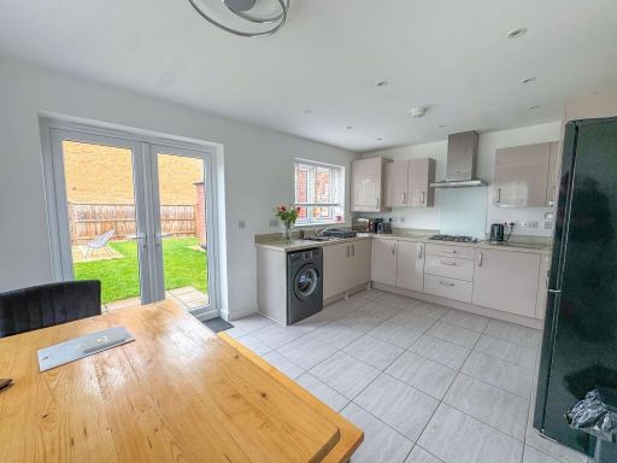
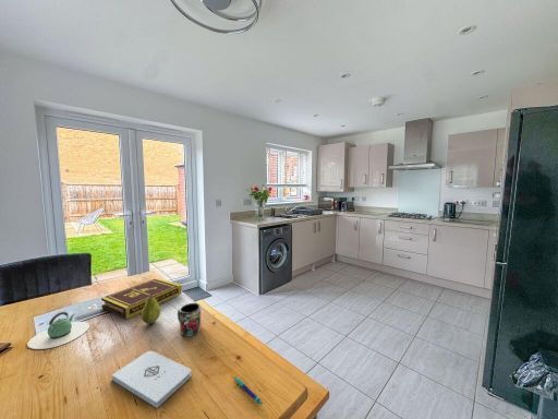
+ teapot [26,311,90,350]
+ book [100,277,183,320]
+ fruit [141,296,162,325]
+ mug [177,302,203,338]
+ pen [233,375,264,406]
+ notepad [110,350,192,409]
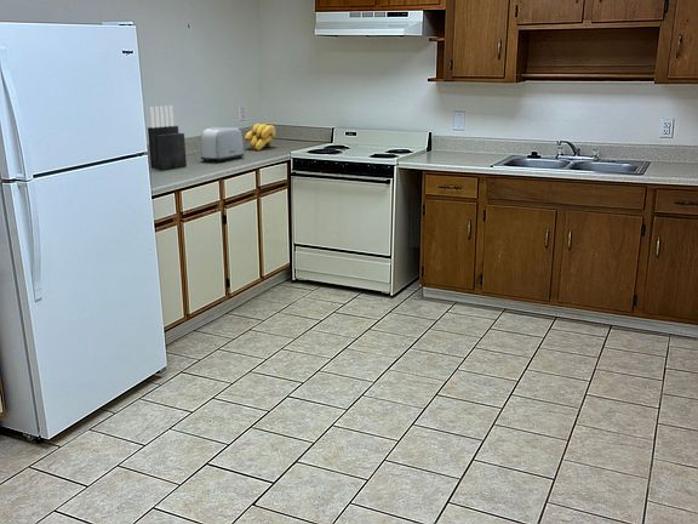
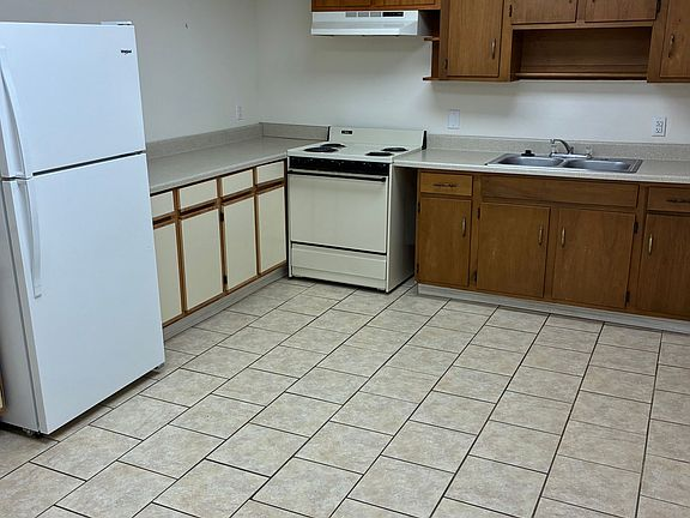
- knife block [147,104,188,171]
- toaster [200,126,245,164]
- banana bunch [244,123,276,152]
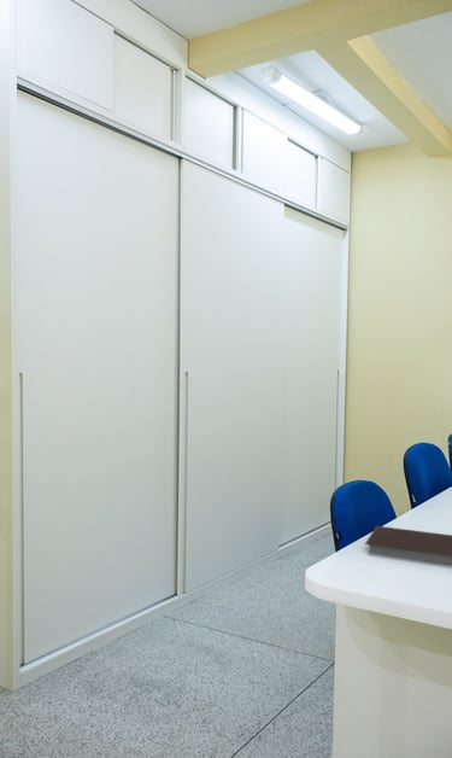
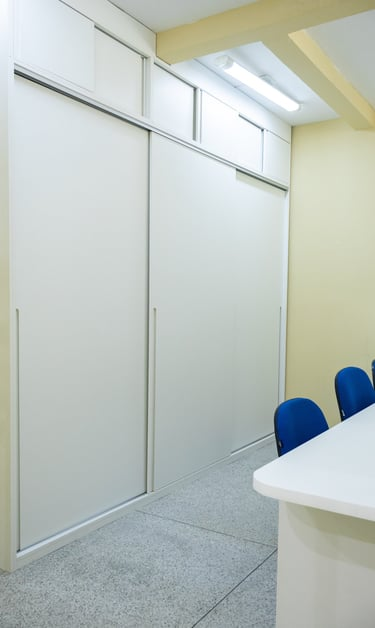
- notebook [364,525,452,566]
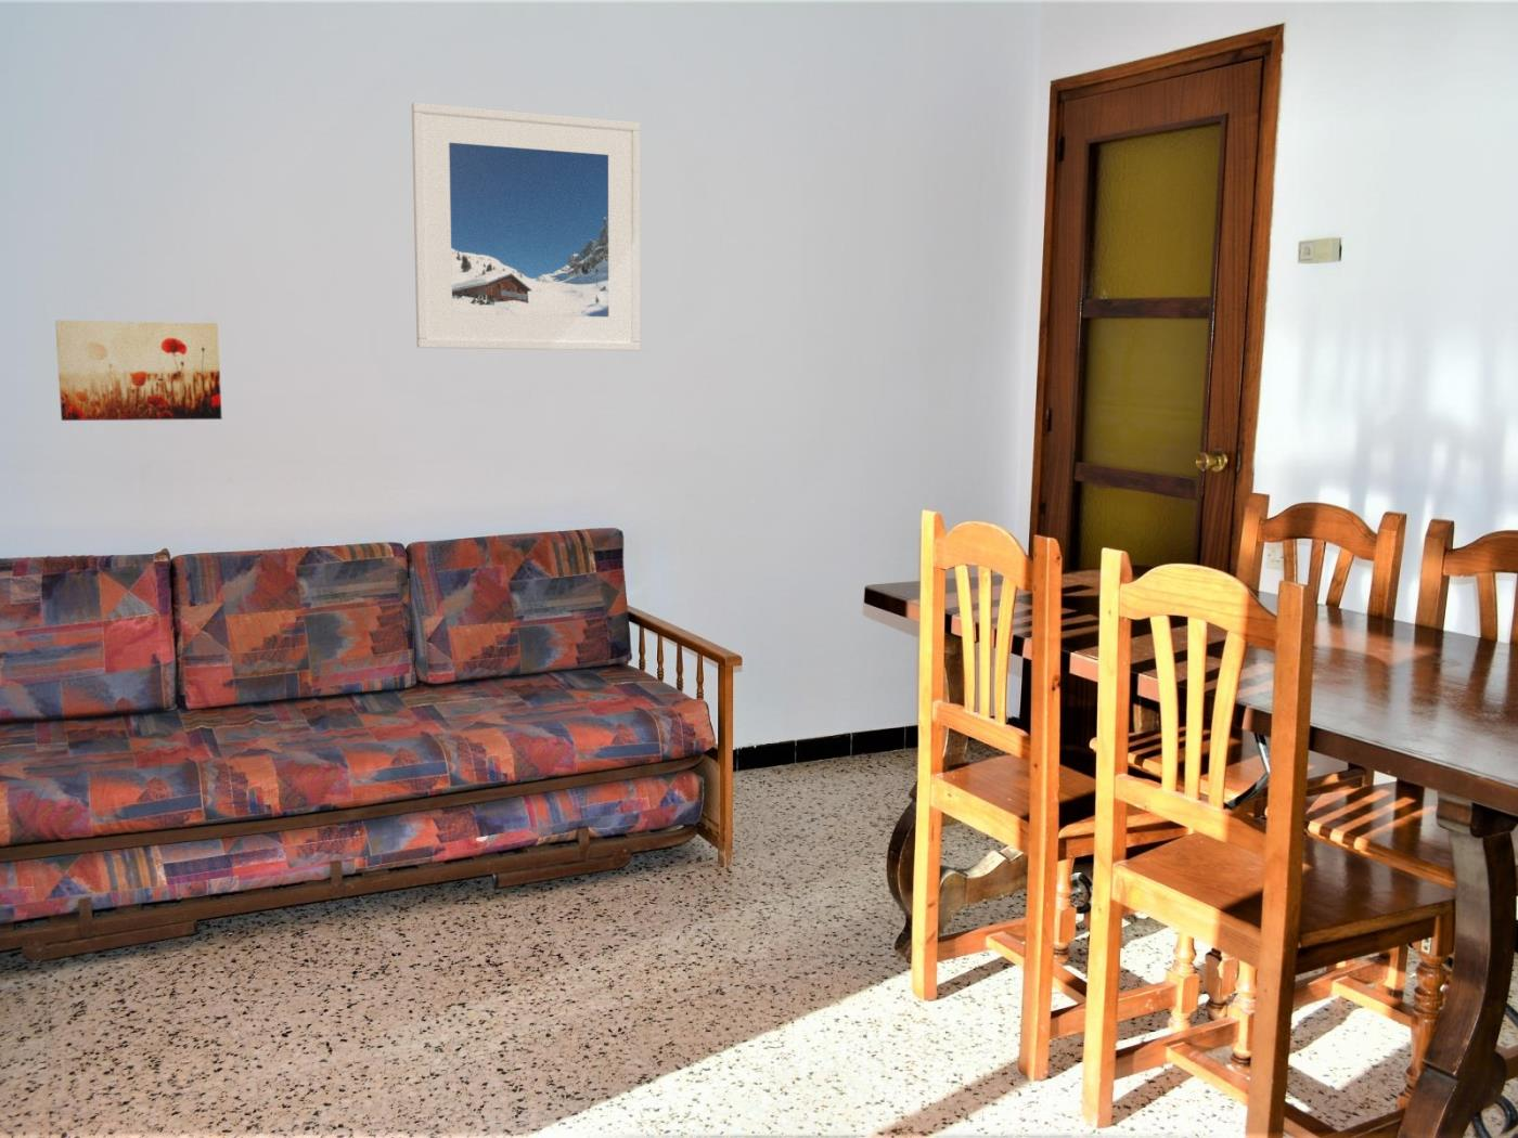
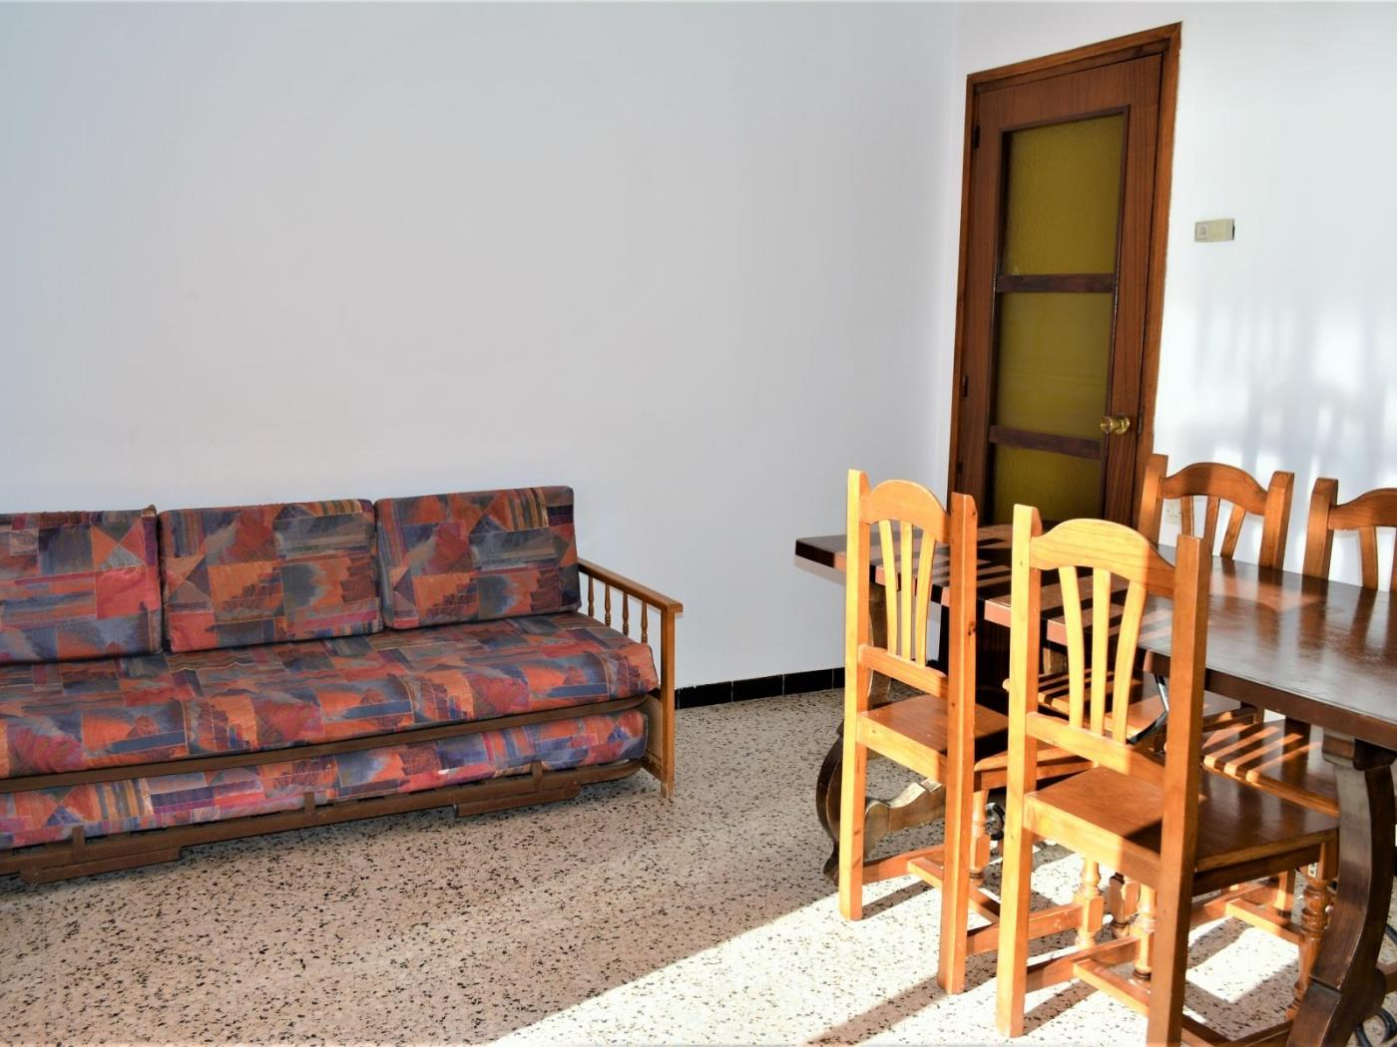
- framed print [411,102,642,353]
- wall art [54,319,224,422]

◇ ◇ ◇ ◇ ◇

Line by line, write out the material above exactly, with no images.

Response to this exercise:
+ teapot [26,311,90,350]
+ book [100,277,183,320]
+ fruit [141,296,162,325]
+ mug [177,302,203,338]
+ pen [233,375,264,406]
+ notepad [110,350,192,409]
- knife block [147,104,188,171]
- toaster [200,126,245,164]
- banana bunch [244,123,276,152]
- notebook [364,525,452,566]
- framed print [411,102,642,353]
- wall art [54,319,224,422]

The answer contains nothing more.